Automatically my eyes flew up to the mistletoe, which surprisingly we had managed to attach to the doorframe. My face burned and I was sure I turned crimson red as my stomach churned with the same suppressed anger I was accustomed to when he was near.
“In your dreams, buster,” I managed.
“Good grief, the party hasn’t even started and you too are already at it.” Patrick tsked, entering the hallway from the butler’s pantry.
“He started it,” I responded habitually.
“I was just helping Tinker Bell not to break her neck.” Gabe winked at his brother and I winced at his tactless comment and the predictable nickname—besides marshmallow, it was his favorite. “She proved herself as ungrateful as ever.”
“I’m not ungrateful,” I replied defensively. Why did he always have to put me on the defense? “I just didn’t need your help.”
“Would you two just kiss and get it over with?” Ella, my ex best friend joined her husband—my other ex best friend. Immediately he put his arm around her, pulling her into his embrace.
A rush of jealousy pulsed through me. It wasn’t like I didn’t want them to be happy. I was more than glad that my two best friends had finally gotten married, I just wished I could find a crumb of their happiness with someone. None of the men I had ever dated made me feel like Patrick and Ella obviously felt for each other.
“Funny, I just offered legs a kiss, but she declined.” Gabe smirked.
“You didn’t offer, you accused me of…” I broke off when his eyebrows rose daring me to carry on. “Oh, whatever.”
I bent over to pick up the stool, intending to take it back into the kitchen where Ella preferred it, but couldn’t help watching Gabe and Patrick embrace.
“Good to see you, brother,” Patrick said, slapping Gabe on the shoulder. “I’m glad you made it.”
“Wouldn’t miss it for the world,” Gabe replied, sending a weird look my way that made my stomach tumble. He always managed to unbalance me, probably because I was constantly on edge around him, you never knew what kind of insults would fall from his mouth in the next minute.
Gabe elbowed Patrick in the stomach before he slung his arm around his brother’s shoulder, rubbing his head. “It’s good to see you, little brother.”
“Be careful with his neck,” I couldn’t stop myself. Why did Gabe always have to roughhouse with Patrick? Sure his neck injury had fully healed, but he still needed to be careful.
“She still mother goose around you?” Gabe smirked, jerking his handsome chin my way.
Patrick laughed, “You know she saved my life, right?”
Yeah, so there, Gabe , my mind screamed childishly. Why was he turning me into a child? Oh, that man was insufferable.

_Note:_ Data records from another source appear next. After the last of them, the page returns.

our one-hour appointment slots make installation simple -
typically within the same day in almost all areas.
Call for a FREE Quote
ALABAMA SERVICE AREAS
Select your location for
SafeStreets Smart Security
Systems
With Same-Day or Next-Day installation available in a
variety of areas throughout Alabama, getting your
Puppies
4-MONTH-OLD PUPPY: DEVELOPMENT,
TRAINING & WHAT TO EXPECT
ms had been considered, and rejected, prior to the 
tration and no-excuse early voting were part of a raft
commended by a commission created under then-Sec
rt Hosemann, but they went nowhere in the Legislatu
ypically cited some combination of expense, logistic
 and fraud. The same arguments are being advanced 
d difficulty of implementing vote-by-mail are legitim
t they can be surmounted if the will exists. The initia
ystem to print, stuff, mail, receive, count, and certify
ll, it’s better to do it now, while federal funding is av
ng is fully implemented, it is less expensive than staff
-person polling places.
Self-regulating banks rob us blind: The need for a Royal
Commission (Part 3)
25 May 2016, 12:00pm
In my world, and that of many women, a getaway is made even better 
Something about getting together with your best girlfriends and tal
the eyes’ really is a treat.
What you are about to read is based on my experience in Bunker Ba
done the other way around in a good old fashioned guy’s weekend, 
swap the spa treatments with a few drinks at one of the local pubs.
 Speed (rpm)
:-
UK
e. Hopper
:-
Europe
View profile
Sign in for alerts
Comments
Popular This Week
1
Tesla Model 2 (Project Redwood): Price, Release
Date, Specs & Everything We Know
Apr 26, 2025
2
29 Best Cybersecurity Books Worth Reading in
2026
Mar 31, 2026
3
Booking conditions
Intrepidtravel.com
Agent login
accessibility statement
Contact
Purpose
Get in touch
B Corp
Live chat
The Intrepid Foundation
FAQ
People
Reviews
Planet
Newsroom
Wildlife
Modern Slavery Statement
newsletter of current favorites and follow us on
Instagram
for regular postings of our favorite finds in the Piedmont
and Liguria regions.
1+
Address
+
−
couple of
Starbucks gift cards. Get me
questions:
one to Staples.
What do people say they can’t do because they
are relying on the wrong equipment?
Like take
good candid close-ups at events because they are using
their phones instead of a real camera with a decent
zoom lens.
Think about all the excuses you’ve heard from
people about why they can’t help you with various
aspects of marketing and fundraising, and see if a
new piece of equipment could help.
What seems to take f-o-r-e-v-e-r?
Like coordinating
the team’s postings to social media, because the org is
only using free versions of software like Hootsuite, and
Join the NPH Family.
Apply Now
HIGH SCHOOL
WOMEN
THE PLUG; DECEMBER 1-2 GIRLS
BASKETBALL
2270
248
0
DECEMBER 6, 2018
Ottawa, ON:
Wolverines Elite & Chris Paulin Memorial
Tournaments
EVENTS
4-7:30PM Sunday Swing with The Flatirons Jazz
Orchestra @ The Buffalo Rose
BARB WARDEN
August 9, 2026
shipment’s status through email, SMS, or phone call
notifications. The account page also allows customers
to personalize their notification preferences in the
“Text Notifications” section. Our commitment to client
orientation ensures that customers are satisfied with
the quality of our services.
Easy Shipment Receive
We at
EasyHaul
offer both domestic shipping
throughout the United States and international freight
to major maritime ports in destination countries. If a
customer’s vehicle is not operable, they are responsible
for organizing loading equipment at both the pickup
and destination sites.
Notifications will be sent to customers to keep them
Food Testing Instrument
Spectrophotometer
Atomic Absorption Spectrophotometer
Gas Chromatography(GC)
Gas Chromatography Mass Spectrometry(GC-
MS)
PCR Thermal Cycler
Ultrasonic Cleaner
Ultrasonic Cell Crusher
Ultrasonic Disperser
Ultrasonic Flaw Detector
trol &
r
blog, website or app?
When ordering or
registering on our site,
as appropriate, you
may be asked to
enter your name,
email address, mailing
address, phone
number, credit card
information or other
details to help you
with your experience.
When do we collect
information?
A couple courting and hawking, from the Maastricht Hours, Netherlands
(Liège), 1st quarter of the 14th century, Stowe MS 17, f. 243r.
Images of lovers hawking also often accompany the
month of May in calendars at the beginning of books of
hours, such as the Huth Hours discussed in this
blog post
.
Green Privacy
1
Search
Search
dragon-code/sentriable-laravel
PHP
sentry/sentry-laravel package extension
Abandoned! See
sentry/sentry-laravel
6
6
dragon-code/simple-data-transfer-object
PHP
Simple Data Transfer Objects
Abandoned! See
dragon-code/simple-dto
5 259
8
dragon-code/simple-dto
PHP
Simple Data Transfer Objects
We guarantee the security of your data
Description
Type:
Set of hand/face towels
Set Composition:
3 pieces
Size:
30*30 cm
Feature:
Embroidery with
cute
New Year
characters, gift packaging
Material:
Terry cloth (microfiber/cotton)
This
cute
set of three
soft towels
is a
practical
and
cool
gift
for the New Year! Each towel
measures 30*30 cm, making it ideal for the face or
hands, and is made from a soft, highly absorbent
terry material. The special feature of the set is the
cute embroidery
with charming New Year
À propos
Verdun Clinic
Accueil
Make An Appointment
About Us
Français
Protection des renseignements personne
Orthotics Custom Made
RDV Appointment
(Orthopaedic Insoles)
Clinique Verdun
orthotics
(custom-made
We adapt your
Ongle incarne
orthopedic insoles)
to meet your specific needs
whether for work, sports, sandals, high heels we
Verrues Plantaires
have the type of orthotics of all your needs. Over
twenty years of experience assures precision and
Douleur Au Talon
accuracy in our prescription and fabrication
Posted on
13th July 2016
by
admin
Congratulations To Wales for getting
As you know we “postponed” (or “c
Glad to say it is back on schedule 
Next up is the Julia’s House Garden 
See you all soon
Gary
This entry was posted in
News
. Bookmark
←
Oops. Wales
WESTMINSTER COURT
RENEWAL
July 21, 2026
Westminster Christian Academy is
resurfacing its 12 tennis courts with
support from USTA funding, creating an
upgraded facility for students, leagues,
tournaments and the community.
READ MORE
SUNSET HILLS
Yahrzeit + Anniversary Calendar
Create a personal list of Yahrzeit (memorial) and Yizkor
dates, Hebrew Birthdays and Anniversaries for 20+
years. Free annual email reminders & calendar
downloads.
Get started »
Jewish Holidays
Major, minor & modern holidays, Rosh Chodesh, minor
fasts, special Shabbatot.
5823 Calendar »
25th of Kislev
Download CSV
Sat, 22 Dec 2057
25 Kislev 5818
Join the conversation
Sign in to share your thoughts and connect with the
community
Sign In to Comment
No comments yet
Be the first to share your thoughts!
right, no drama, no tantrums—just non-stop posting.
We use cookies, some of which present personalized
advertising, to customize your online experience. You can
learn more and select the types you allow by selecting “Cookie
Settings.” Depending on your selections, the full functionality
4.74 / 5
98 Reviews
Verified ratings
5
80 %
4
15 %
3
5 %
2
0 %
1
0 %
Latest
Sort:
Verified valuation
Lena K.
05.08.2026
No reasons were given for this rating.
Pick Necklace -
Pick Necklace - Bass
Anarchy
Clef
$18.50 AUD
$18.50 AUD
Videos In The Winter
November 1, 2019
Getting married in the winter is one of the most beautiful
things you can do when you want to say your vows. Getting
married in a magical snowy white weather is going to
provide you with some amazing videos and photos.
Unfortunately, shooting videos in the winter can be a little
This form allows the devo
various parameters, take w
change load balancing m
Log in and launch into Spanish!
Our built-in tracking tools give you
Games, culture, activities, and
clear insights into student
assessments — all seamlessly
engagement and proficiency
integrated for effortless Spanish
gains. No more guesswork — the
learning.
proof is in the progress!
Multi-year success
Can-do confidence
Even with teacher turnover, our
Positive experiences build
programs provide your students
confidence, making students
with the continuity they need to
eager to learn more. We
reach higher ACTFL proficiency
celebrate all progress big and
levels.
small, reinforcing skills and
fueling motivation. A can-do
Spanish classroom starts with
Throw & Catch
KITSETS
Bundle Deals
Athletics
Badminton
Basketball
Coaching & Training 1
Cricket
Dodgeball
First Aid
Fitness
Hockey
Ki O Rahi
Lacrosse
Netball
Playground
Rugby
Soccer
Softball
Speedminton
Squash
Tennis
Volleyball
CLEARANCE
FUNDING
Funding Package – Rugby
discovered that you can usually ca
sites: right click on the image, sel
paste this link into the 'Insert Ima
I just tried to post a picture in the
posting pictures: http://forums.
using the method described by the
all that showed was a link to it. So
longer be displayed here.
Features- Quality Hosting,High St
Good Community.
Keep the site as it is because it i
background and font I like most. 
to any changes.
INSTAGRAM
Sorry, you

“And I’ll be forever in her debt; right, Caro?”
I didn’t dignify his words with a response, when he wasn’t using stupid nicknames on me, he shorted my name by one letter. One! Nobody called me Caro but him. With a huff I took the stool back into the kitchen, where it belonged.
I had just read an article on how a motorcyclist died after a head-on collision after someone took his helmet off when Patrick had been injured on the field during practice. I had raced down the bleachers, and stopped Coach from taking Patrick’s helmet off. We got into quite a squabble until the ambulance arrived, because Patrick hadn’t regained consciousness. When they diagnosed his broken neck, I had been hailed a hero and even Coach apologized to me. Know it all , had been Gabe’s newest nickname for me during the time Patrick spent at the hospital.
People, kids especially always teased me for my height, so I liked to spend my time behind a computer screen, reading anything and everything that caught my interest. I gained a vast knowledge of a lot of things, but nothing truly in depth or something that caught and held my interest enough to go to college for it.
From the kitchen I still heard Gabe’s deep voice as he laughed with Patrick and Ella. It had always been like this when he showed up, he instantly became the center of attention, leaving me all but forgotten, and as far from him and his sarcasm as possible. While listening to the sound of his deep voice, I leaned against the doorway, gently hitting my head against the wood, because the truth of the matter was that I had had a crush on Gabriel McCloud for as long as I could remember.